Page-level text extractions
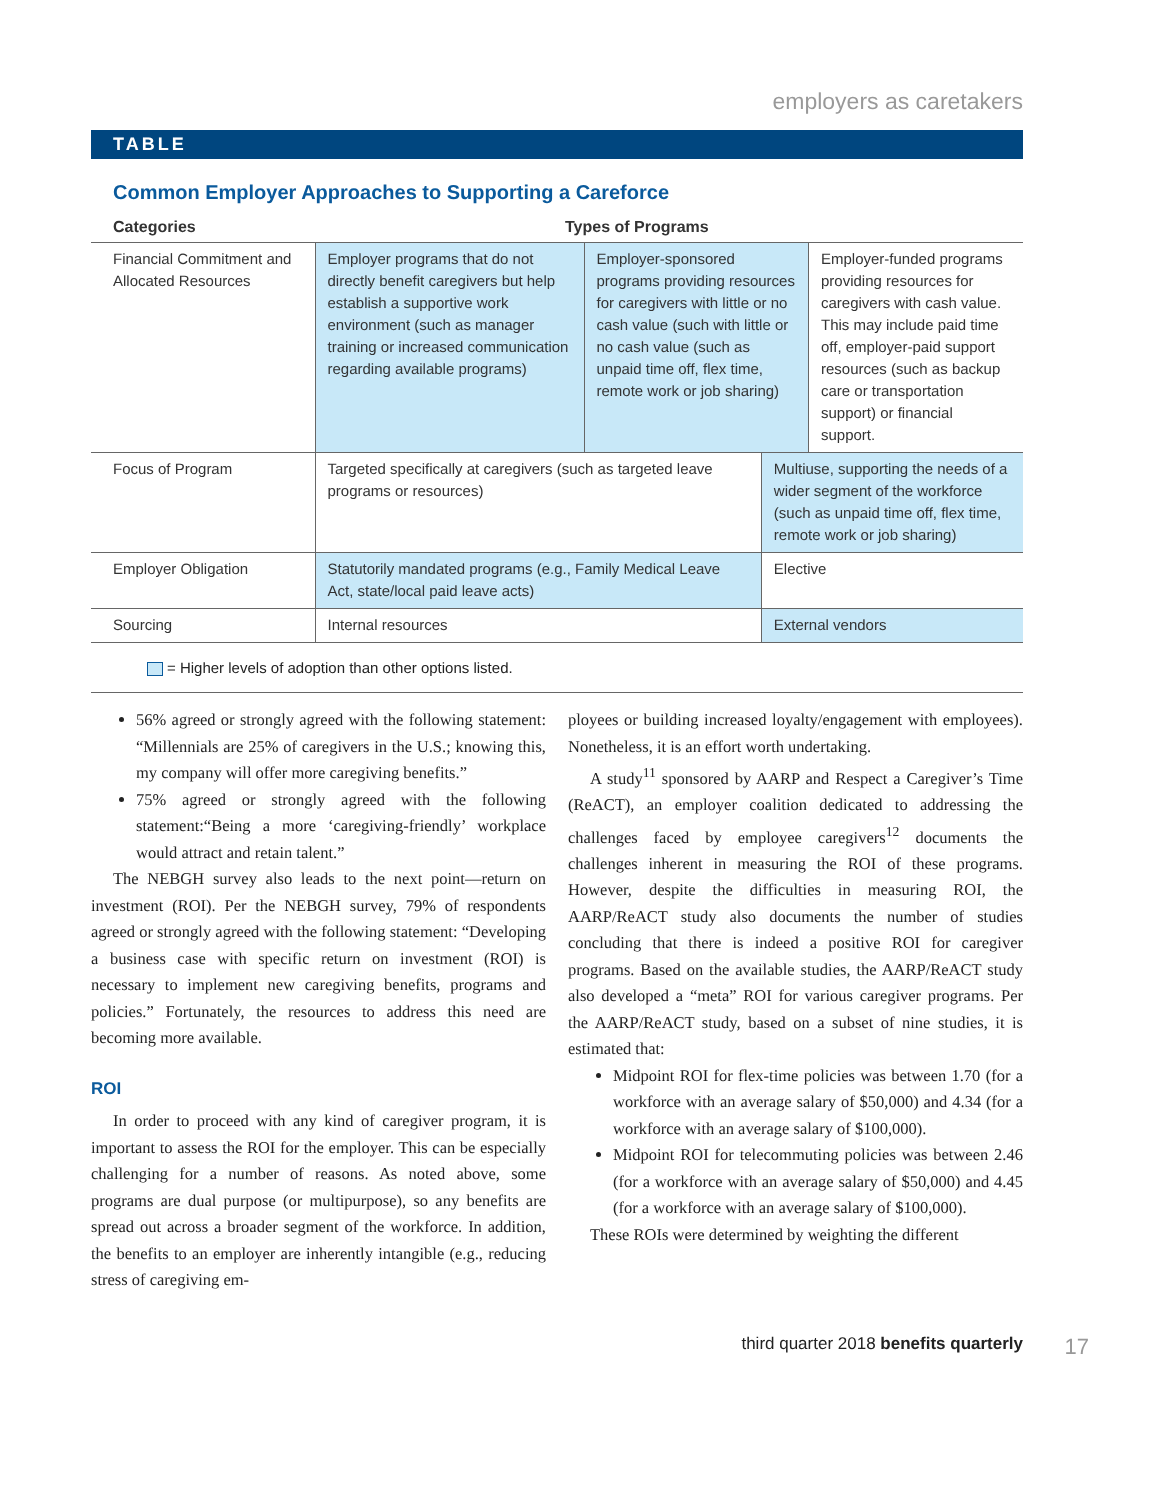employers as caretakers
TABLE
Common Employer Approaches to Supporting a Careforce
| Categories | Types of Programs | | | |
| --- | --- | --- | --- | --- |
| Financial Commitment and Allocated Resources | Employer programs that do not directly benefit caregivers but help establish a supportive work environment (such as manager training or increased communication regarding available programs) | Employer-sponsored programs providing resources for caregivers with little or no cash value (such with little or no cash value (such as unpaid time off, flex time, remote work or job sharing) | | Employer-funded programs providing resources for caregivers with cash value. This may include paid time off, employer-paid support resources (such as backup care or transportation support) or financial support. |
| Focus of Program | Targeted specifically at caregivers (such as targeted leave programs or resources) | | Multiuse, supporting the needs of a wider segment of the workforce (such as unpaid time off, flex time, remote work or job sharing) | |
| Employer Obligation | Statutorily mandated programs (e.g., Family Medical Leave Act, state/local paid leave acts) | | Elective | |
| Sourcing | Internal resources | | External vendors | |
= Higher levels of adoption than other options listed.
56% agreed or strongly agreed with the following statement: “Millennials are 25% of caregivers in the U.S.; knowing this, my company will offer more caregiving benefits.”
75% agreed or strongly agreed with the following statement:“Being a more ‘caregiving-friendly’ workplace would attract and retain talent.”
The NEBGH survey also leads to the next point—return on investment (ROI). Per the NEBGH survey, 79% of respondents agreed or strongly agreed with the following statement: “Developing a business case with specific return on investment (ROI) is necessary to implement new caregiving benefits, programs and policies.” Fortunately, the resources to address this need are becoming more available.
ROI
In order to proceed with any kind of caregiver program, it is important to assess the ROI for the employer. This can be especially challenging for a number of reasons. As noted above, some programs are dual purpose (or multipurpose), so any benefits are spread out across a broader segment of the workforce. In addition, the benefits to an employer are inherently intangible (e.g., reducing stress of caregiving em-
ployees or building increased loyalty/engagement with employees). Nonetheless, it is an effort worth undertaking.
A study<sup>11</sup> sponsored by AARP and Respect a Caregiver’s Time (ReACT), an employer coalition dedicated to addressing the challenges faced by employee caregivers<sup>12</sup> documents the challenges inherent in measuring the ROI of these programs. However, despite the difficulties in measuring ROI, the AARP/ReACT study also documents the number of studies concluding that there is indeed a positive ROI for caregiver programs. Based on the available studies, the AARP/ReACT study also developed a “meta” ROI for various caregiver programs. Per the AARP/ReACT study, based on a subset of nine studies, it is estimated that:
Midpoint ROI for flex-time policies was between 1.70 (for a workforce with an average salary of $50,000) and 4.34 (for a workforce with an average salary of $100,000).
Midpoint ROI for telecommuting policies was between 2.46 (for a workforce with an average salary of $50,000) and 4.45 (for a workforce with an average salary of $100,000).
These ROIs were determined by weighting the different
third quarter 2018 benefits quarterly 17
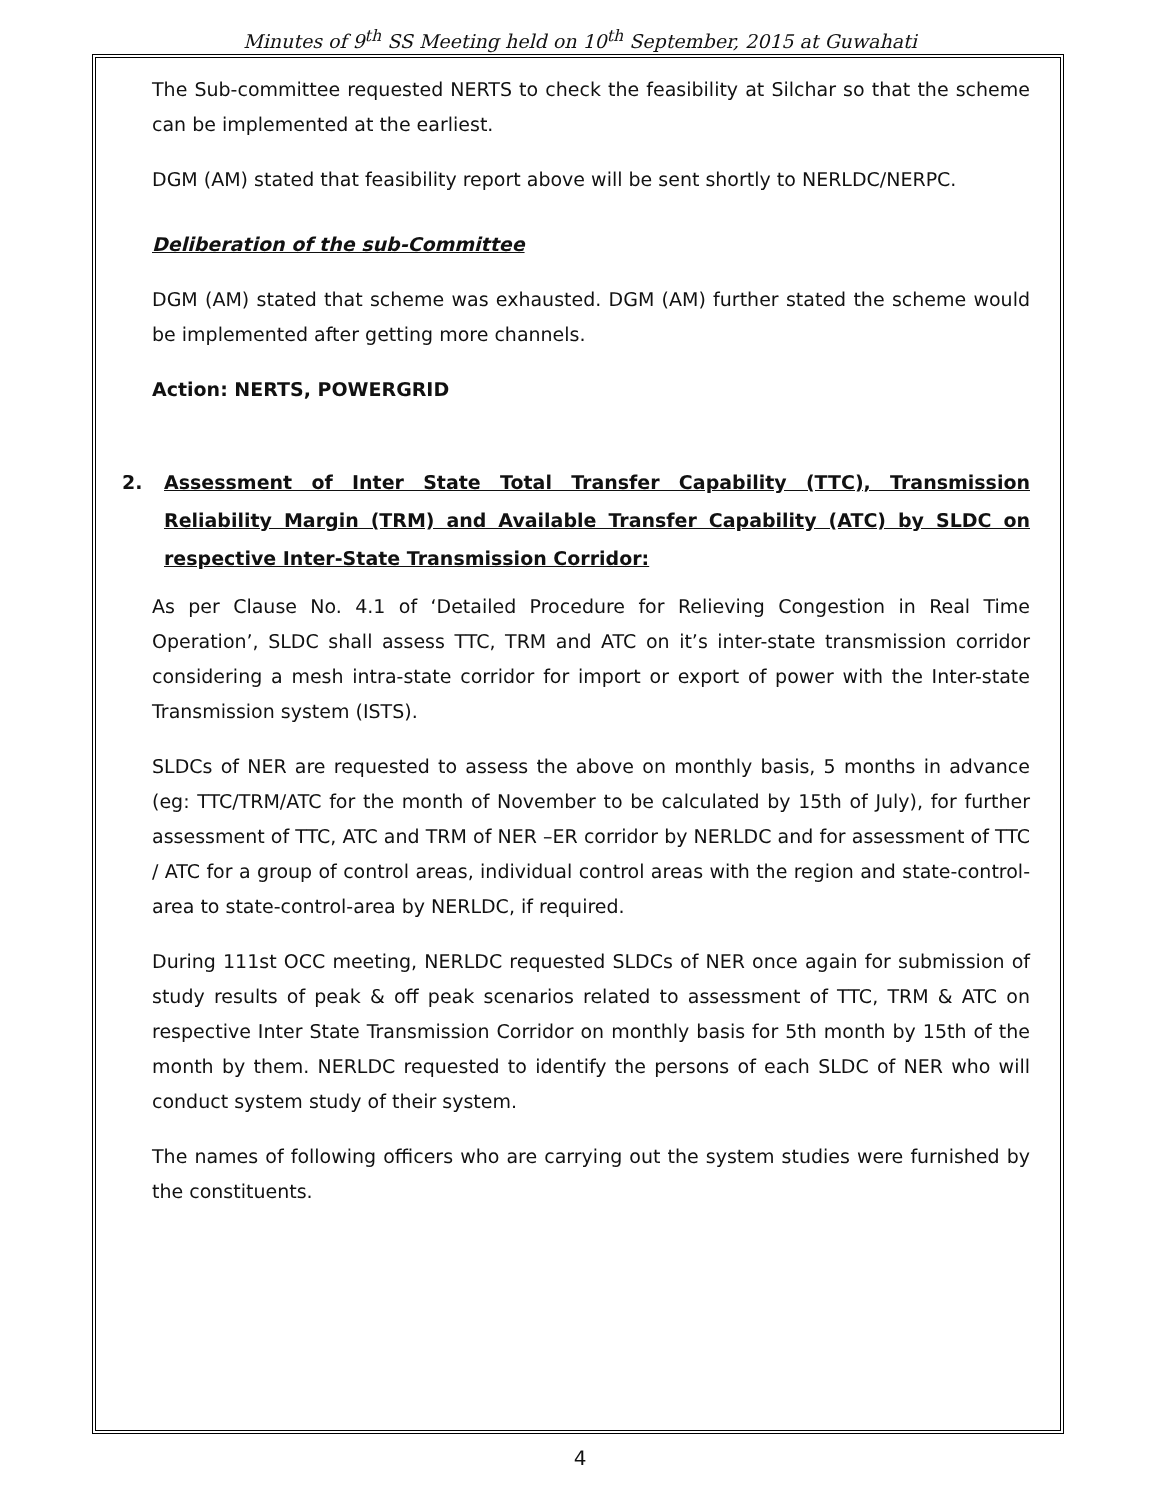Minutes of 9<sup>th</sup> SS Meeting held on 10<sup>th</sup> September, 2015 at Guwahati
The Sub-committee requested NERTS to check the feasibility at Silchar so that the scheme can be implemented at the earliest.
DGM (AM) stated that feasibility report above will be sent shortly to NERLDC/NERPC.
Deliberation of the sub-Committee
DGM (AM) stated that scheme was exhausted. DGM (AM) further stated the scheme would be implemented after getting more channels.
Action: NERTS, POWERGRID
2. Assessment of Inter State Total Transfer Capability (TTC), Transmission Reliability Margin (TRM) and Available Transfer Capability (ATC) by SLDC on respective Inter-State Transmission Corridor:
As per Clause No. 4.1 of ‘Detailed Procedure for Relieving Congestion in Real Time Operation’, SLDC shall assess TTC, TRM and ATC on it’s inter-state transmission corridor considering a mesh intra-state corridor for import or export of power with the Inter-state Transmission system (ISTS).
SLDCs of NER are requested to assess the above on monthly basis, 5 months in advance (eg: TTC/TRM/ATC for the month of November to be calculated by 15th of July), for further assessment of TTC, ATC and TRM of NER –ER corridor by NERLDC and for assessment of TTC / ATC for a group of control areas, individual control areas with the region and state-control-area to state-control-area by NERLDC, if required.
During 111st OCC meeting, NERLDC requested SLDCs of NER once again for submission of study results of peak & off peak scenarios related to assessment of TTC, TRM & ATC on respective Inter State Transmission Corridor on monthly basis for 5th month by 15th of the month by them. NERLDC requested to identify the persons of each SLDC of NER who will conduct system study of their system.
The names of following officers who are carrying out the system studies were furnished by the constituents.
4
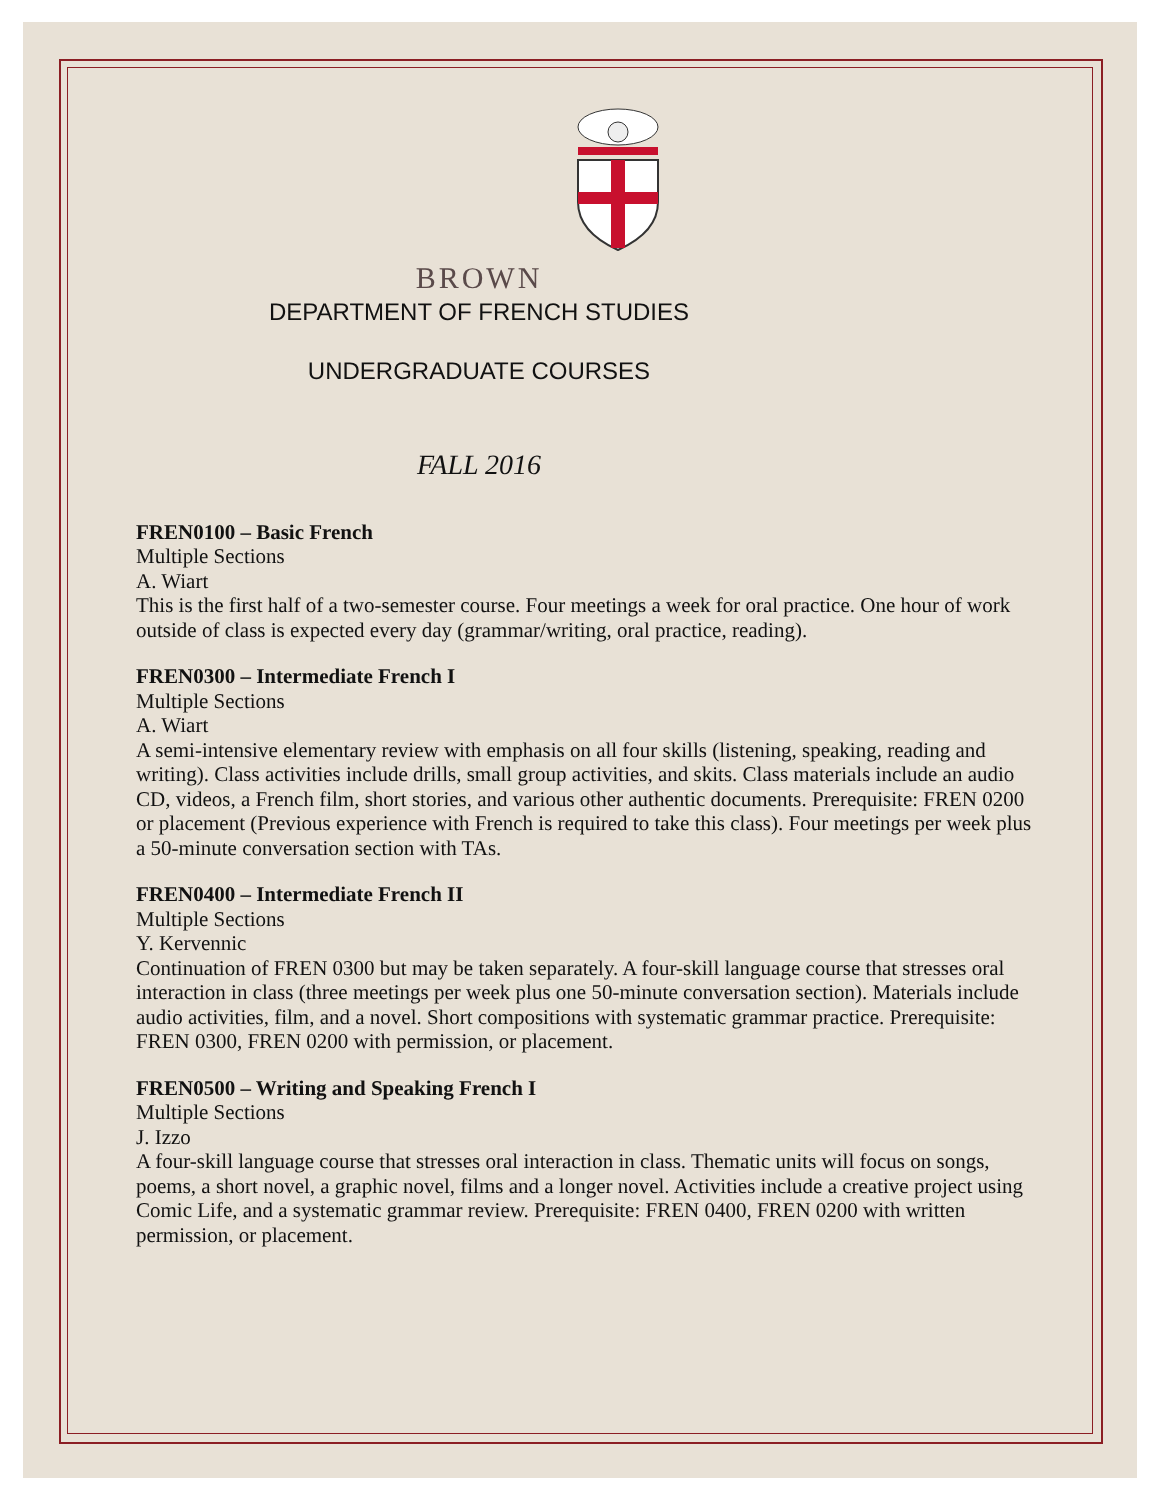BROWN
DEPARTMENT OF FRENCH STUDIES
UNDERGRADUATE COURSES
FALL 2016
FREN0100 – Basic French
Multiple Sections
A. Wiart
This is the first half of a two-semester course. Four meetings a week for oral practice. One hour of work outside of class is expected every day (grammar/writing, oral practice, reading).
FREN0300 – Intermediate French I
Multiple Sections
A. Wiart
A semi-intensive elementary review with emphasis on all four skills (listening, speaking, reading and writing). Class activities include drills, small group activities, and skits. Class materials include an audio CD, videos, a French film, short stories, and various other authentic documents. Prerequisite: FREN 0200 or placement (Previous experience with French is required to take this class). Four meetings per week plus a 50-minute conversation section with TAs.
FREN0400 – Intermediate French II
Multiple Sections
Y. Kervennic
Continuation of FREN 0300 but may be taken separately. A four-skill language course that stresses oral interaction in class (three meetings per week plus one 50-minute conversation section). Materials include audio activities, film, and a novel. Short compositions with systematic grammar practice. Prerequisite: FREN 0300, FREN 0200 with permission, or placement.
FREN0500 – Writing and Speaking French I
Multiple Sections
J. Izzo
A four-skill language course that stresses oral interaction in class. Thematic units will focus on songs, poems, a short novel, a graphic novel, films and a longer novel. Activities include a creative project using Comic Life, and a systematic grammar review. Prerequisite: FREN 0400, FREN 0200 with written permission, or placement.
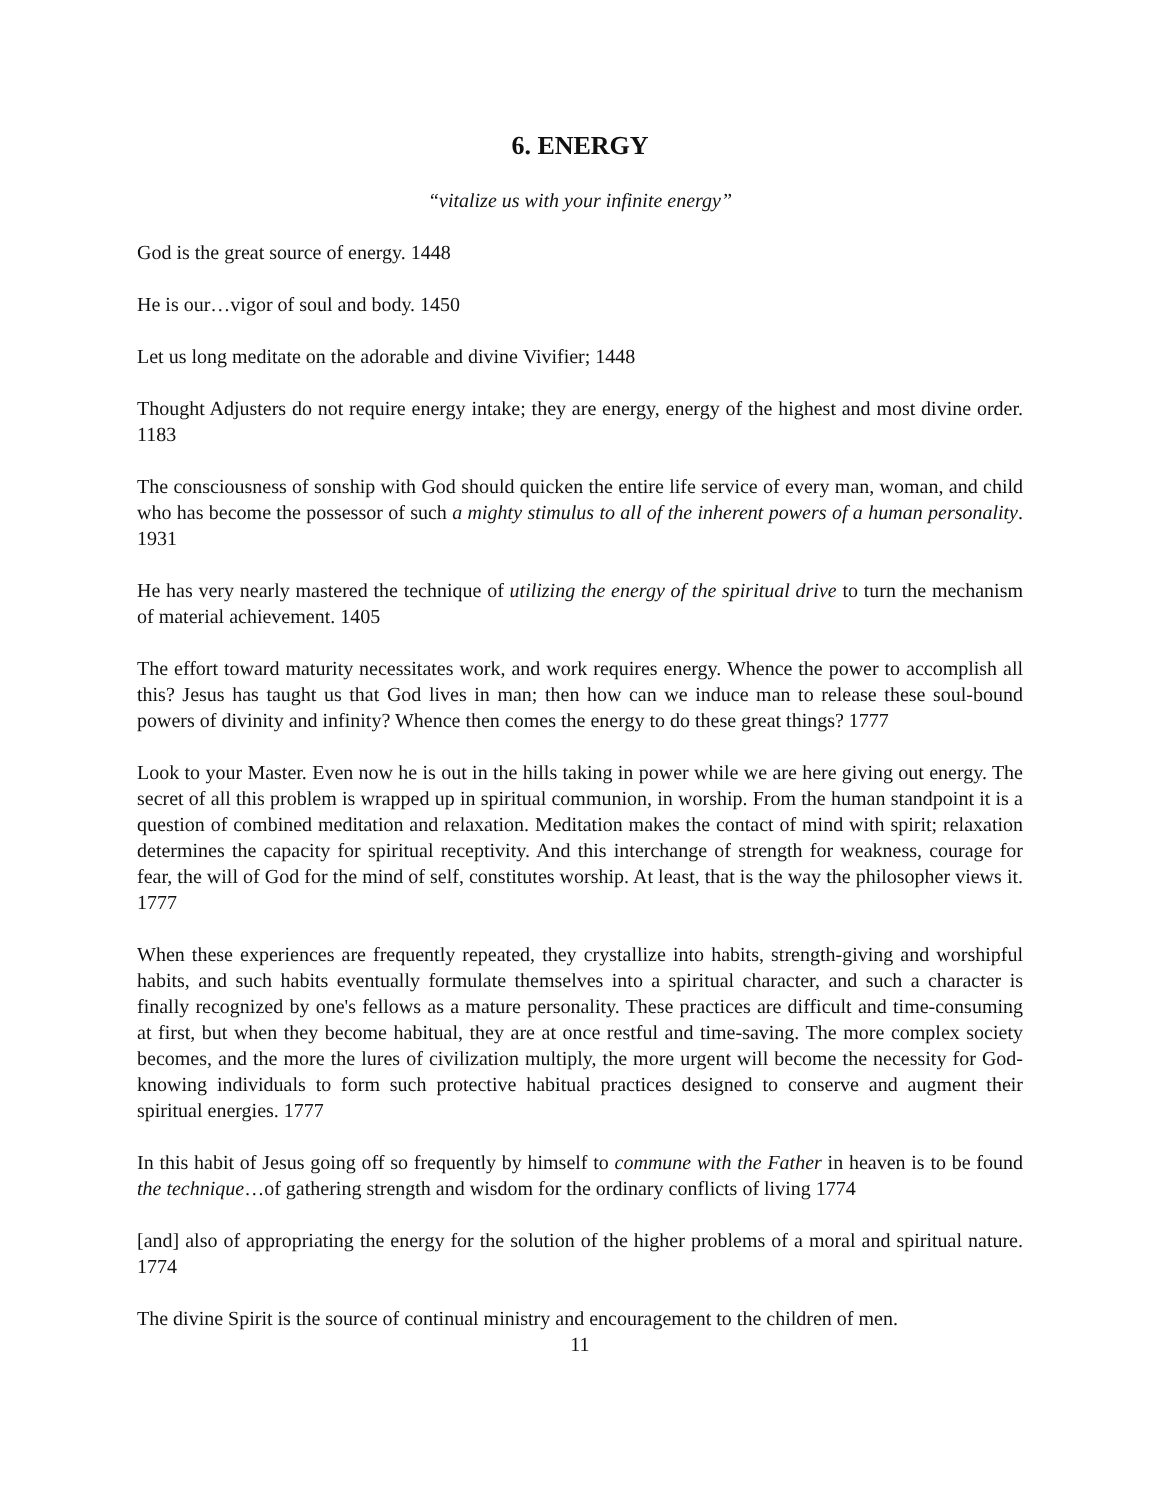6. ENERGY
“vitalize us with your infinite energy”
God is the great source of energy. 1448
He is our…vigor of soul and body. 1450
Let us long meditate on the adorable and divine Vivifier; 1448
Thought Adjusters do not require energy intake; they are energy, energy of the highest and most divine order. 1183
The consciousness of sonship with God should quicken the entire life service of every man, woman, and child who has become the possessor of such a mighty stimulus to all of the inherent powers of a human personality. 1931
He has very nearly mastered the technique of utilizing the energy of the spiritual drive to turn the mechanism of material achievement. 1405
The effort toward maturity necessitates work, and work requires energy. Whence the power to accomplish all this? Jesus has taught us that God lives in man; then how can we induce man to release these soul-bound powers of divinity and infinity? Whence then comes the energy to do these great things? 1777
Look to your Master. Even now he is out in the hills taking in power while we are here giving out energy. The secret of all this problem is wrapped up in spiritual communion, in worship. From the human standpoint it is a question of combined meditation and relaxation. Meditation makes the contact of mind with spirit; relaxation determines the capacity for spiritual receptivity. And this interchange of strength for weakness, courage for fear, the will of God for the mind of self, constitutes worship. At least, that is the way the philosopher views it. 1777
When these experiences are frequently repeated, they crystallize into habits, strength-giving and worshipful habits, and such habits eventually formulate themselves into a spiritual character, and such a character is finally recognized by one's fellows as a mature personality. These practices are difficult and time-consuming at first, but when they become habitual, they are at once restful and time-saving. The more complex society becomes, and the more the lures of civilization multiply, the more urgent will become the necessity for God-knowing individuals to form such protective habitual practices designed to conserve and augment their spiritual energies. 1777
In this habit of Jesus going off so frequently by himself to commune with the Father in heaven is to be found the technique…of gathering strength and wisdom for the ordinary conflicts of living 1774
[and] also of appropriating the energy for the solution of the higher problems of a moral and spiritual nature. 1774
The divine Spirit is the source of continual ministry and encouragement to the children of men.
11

PROBLEM TO SOLVE » Go through the lines above and count those with the string "stated". Reply with the count and nothing more.

SOLVED PROBLEM » 2